**Excerpted data:**
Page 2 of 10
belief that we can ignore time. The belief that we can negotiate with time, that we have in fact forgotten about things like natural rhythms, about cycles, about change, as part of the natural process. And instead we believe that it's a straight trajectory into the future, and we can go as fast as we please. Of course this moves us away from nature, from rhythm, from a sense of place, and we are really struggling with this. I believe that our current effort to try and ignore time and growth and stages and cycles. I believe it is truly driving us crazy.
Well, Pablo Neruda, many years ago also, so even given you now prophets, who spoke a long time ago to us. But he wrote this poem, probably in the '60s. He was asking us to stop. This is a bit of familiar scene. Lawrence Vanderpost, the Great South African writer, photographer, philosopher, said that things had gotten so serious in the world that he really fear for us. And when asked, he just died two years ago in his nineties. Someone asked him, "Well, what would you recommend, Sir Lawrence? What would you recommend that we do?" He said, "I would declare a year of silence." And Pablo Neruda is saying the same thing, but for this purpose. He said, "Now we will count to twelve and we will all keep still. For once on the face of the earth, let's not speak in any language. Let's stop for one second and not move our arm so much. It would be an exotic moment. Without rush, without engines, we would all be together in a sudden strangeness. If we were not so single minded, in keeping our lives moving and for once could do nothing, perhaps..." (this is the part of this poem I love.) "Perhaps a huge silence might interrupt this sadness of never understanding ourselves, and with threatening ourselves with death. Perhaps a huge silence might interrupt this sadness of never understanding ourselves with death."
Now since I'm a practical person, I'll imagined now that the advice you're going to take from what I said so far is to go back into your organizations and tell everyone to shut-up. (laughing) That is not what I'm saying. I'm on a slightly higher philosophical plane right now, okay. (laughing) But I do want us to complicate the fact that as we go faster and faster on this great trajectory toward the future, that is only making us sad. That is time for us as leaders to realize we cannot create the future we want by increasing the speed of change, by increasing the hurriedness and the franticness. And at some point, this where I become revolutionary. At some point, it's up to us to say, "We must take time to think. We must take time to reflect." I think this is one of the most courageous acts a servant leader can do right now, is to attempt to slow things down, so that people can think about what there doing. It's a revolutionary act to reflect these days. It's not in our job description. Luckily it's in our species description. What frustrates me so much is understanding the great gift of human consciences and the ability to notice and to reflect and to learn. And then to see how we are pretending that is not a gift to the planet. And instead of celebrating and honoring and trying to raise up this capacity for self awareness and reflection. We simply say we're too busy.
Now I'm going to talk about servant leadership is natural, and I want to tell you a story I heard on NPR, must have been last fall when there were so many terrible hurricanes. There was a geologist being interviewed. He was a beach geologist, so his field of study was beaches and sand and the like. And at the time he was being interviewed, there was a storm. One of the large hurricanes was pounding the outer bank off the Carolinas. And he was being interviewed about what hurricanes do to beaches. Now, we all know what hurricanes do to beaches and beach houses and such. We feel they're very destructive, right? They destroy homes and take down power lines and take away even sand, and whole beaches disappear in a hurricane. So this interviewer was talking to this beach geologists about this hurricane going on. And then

**Aim of the task:** Could every entry above be printed again, word for word?

**Answer area:**
Page 2 of 10
belief that we can ignore time. The belief that we can negotiate with time, that we have in fact forgotten about things like natural rhythms, about cycles, about change, as part of the natural process. And instead we believe that it's a straight trajectory into the future, and we can go as fast as we please. Of course this moves us away from nature, from rhythm, from a sense of place, and we are really struggling with this. I believe that our current effort to try and ignore time and growth and stages and cycles. I believe it is truly driving us crazy.
Well, Pablo Neruda, many years ago also, so even given you now prophets, who spoke a long time ago to us. But he wrote this poem, probably in the '60s. He was asking us to stop. This is a bit of familiar scene. Lawrence Vanderpost, the Great South African writer, photographer, philosopher, said that things had gotten so serious in the world that he really fear for us. And when asked, he just died two years ago in his nineties. Someone asked him, "Well, what would you recommend, Sir Lawrence? What would you recommend that we do?" He said, "I would declare a year of silence." And Pablo Neruda is saying the same thing, but for this purpose. He said, "Now we will count to twelve and we will all keep still. For once on the face of the earth, let's not speak in any language. Let's stop for one second and not move our arm so much. It would be an exotic moment. Without rush, without engines, we would all be together in a sudden strangeness. If we were not so single minded, in keeping our lives moving and for once could do nothing, perhaps..." (this is the part of this poem I love.) "Perhaps a huge silence might interrupt this sadness of never understanding ourselves, and with threatening ourselves with death. Perhaps a huge silence might interrupt this sadness of never understanding ourselves with death."
Now since I'm a practical person, I'll imagined now that the advice you're going to take from what I said so far is to go back into your organizations and tell everyone to shut-up. (laughing) That is not what I'm saying. I'm on a slightly higher philosophical plane right now, okay. (laughing) But I do want us to complicate the fact that as we go faster and faster on this great trajectory toward the future, that is only making us sad. That is time for us as leaders to realize we cannot create the future we want by increasing the speed of change, by increasing the hurriedness and the franticness. And at some point, this where I become revolutionary. At some point, it's up to us to say, "We must take time to think. We must take time to reflect." I think this is one of the most courageous acts a servant leader can do right now, is to attempt to slow things down, so that people can think about what there doing. It's a revolutionary act to reflect these days. It's not in our job description. Luckily it's in our species description. What frustrates me so much is understanding the great gift of human consciences and the ability to notice and to reflect and to learn. And then to see how we are pretending that is not a gift to the planet. And instead of celebrating and honoring and trying to raise up this capacity for self awareness and reflection. We simply say we're too busy.
Now I'm going to talk about servant leadership is natural, and I want to tell you a story I heard on NPR, must have been last fall when there were so many terrible hurricanes. There was a geologist being interviewed. He was a beach geologist, so his field of study was beaches and sand and the like. And at the time he was being interviewed, there was a storm. One of the large hurricanes was pounding the outer bank off the Carolinas. And he was being interviewed about what hurricanes do to beaches. Now, we all know what hurricanes do to beaches and beach houses and such. We feel they're very destructive, right? They destroy homes and take down power lines and take away even sand, and whole beaches disappear in a hurricane. So this interviewer was talking to this beach geologists about this hurricane going on. And then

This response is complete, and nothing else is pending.